Gunung Merapi menduduki posisi penting dalam mitologi Jawa, diyakini sebagai pusat kerajaan mahluk halus, sebagai "swarga pangrantunan", dalam alur perjalanan hidup yang digambarkan dengan sumbu imajiner dan garis spiritual kelanggengan yang menghubungkan Laut Kidul - Panggung Krapyak - Keraton Yogyakarta - Tugu Pal Putih - Gunung Merapi.
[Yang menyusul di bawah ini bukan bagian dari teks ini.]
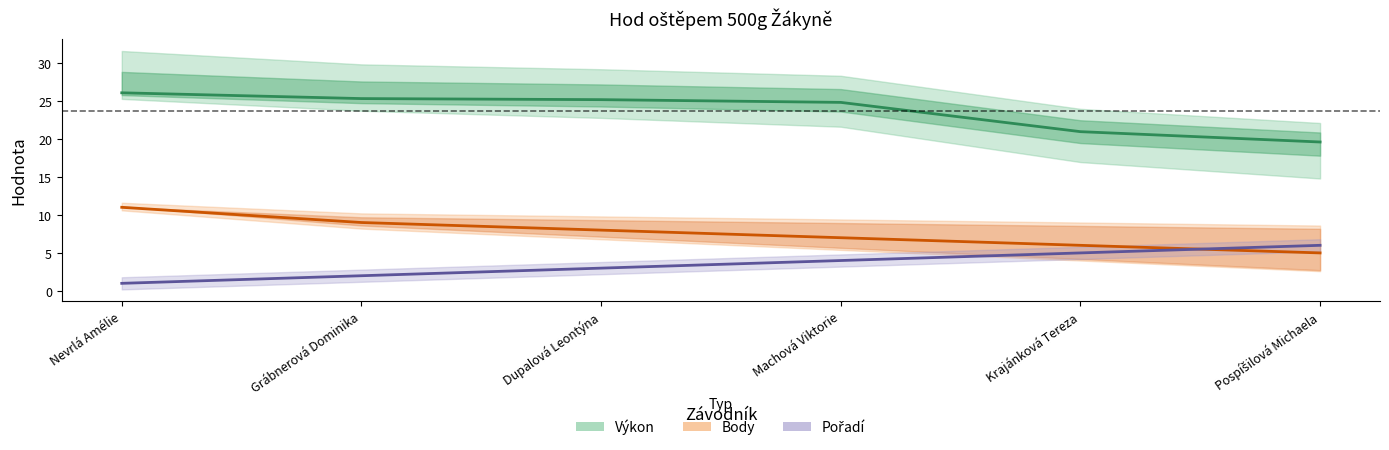

What is the total value across all series at Nevrlá Amélie?

38.1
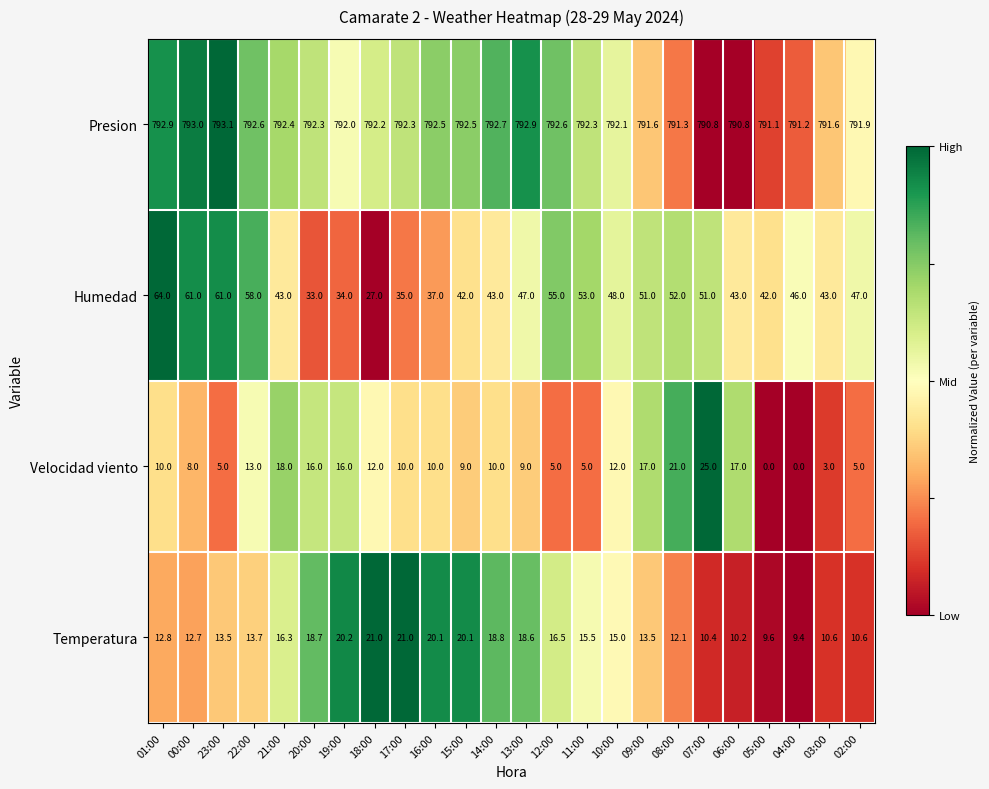

At how many categories does at least one series exceed 0?

24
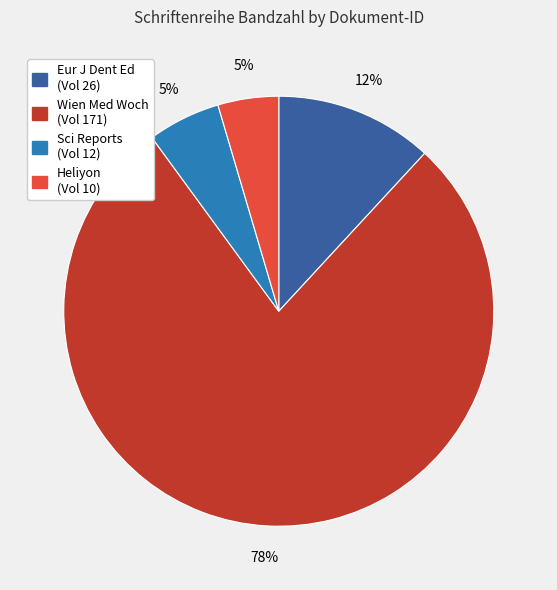

The Eur J Dent Ed (Vol 26) slice represents 26% of the pie. True or false?

False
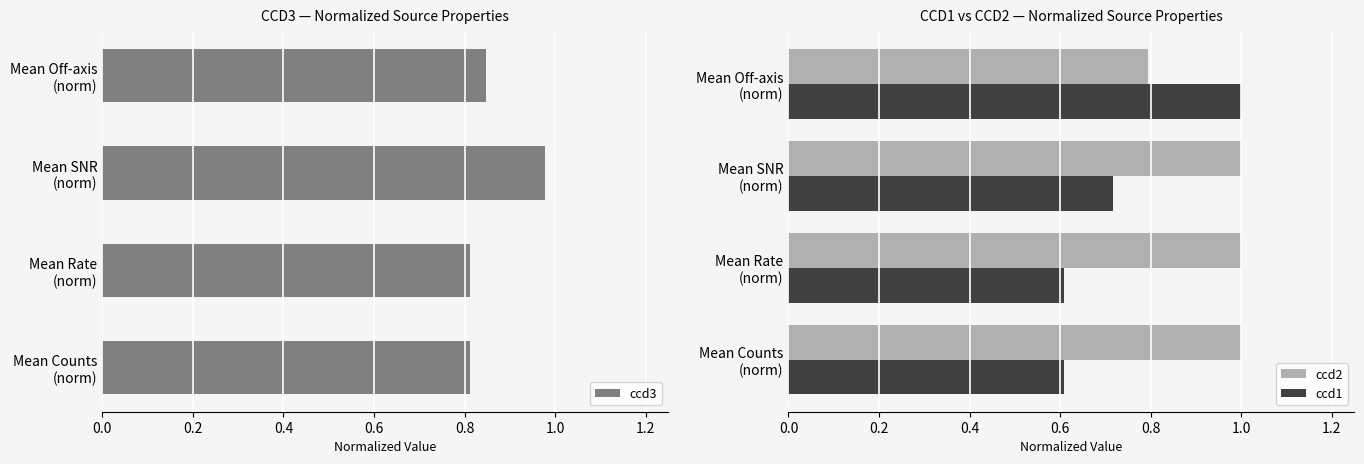

What is the highest value of the ccd2 series?

1.0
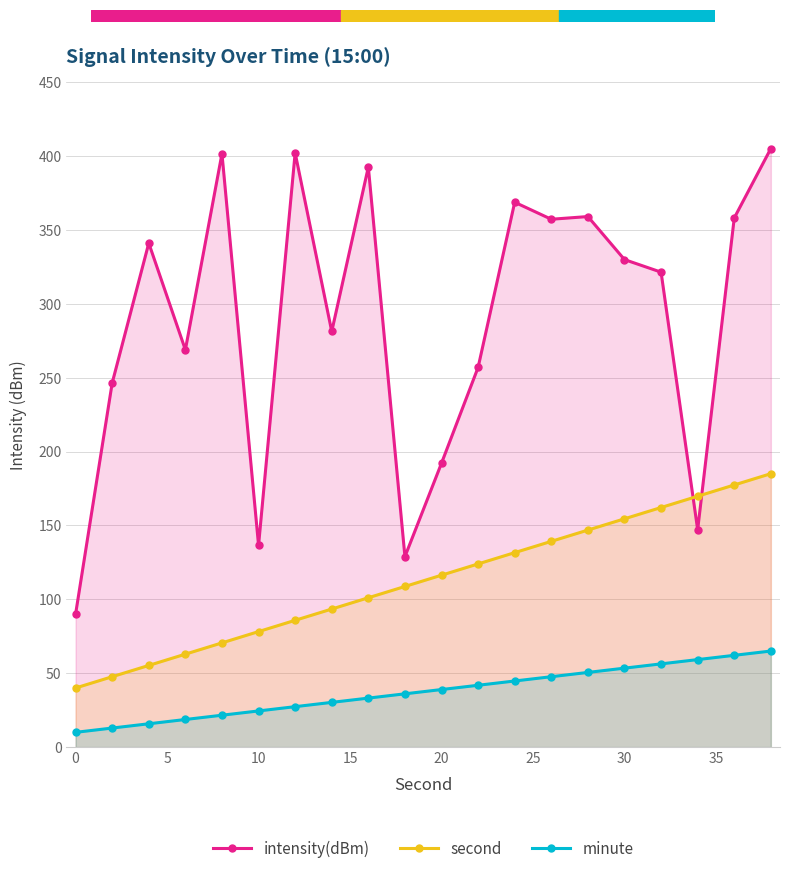

True or false: second and intensity(dBm) intersect in this chart.

True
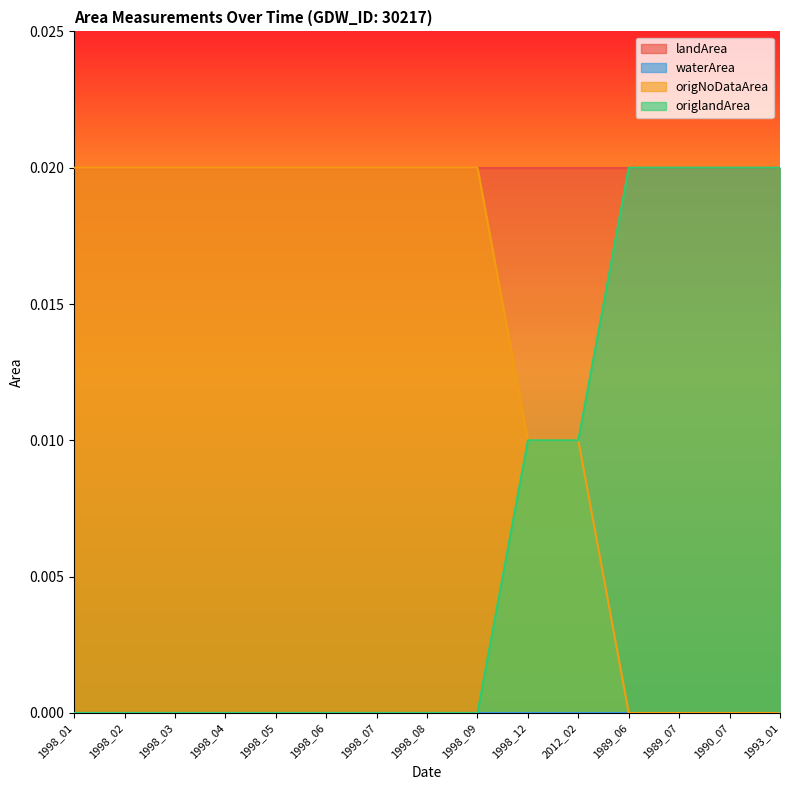

Which series has the largest total across all categories?

landArea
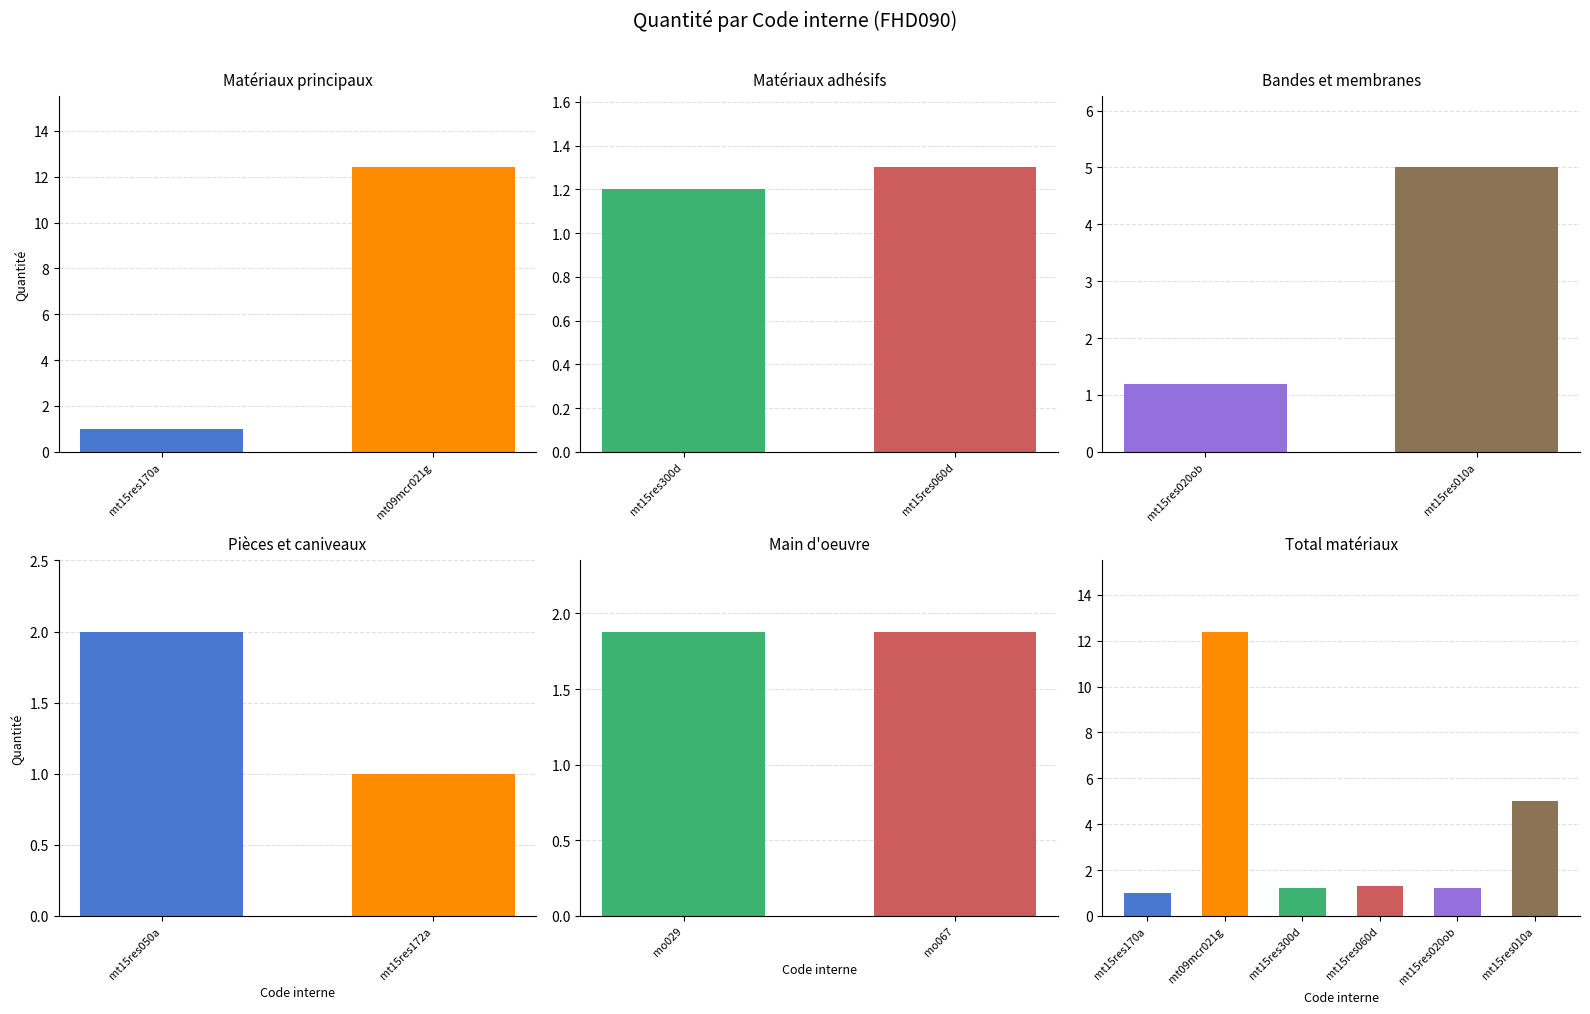

Does the chart contain stacked bars?

No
Simbol ini mempunyai makna tentang proses kehidupan manusia mulai dari lahir sampai menghadap kepada sang Maha Pencipta.

Penduduk yang bermukim di tepi sungai-sungai yang berhulu di Gunung Merapi kadang mendengar suara-suara aneh di malam hari, misalnya gemerincing suara kereta kencana yang lewat. Konon merupakan pertanda bahwa Karaton Merapi sedang mengirimkan rombongan dalam rangka hajat untuk mengawinkan kerabatnya dengan salah satu penghuni Karaton Laut Kidul. Hal itu ditafsirkan sebagai pertanda mistis bahwa sebentar lagi akan terjadi banjir lahar yang akan melalui sungai itu, sehingga bagi mereka yang tahu akan segera membuat langkah-langkah pengamanan dan penyelamatan.

Tujuan dari penyelenggaraan berbagai prosesi selamatan tersebut konon adalah untuk berdoa memohon keselamatan dan kelimpahan rejeki kepada Tuhan YME serta memberi sedekah kepada makhluk halus penghuni Merapi agar tidak mengganggu penduduk, damai dan terbebas dari marabahaya, sehingga tercipta satu harmoni antara manusia dan lingkungan alam. Apabila perilaku manusia negatif maka maka alampun akan negatif pula.

Konsep keseimbangan yang menjadi kearifan penduduk sekitar Gunung Merapi merupakan implementasi dari nilai-nilai yang mereka percaya bahwa para penghuni akan murka ketika menyimpang dari kaidah-kaidah alam yang benar dan seimbang. Letak harmoninya tidak saja terletak pada sesaji yang disediakan namun pada perilaku yang selalu diusahakan untuk tidak nyebal (menyimpang) dari kaidah-kaidah keseimbangan alam, yang selalu selaras serasi dan seimbang untuk menjaga keutuhan ekosistem.